Exercise task:
From the material below, select every line that contains the string "common".

Stored data:
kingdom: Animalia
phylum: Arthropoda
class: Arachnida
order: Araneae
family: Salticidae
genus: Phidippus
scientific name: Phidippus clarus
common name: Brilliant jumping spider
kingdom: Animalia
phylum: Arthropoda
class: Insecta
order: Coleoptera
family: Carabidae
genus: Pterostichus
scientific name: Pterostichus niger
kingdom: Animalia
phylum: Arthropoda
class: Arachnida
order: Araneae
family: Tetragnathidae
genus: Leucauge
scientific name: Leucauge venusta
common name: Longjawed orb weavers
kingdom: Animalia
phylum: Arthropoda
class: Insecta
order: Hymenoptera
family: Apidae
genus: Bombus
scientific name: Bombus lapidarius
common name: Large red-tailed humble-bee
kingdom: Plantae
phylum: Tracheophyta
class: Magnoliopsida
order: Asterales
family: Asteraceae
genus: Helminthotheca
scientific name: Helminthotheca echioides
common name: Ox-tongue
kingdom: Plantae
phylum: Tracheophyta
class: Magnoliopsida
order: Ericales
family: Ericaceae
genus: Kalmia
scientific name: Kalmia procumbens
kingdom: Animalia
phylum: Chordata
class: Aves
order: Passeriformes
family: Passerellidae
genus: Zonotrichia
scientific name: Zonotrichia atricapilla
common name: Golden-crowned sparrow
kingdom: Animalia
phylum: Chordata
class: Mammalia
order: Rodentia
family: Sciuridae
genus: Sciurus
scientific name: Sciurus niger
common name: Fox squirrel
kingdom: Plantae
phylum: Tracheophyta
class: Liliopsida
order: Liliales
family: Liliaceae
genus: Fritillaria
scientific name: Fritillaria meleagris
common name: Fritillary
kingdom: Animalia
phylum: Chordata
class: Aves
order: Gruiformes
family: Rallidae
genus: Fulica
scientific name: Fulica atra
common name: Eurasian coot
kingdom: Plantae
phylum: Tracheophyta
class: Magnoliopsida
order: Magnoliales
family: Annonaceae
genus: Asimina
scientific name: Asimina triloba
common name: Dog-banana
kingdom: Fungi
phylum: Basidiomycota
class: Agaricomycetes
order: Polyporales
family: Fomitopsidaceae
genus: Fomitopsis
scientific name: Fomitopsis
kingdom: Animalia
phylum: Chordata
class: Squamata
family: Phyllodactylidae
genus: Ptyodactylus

Exercise response:
common name: Brilliant jumping spider
common name: Longjawed orb weavers
common name: Large red-tailed humble-bee
common name: Ox-tongue
common name: Golden-crowned sparrow
common name: Fox squirrel
common name: Fritillary
common name: Eurasian coot
common name: Dog-banana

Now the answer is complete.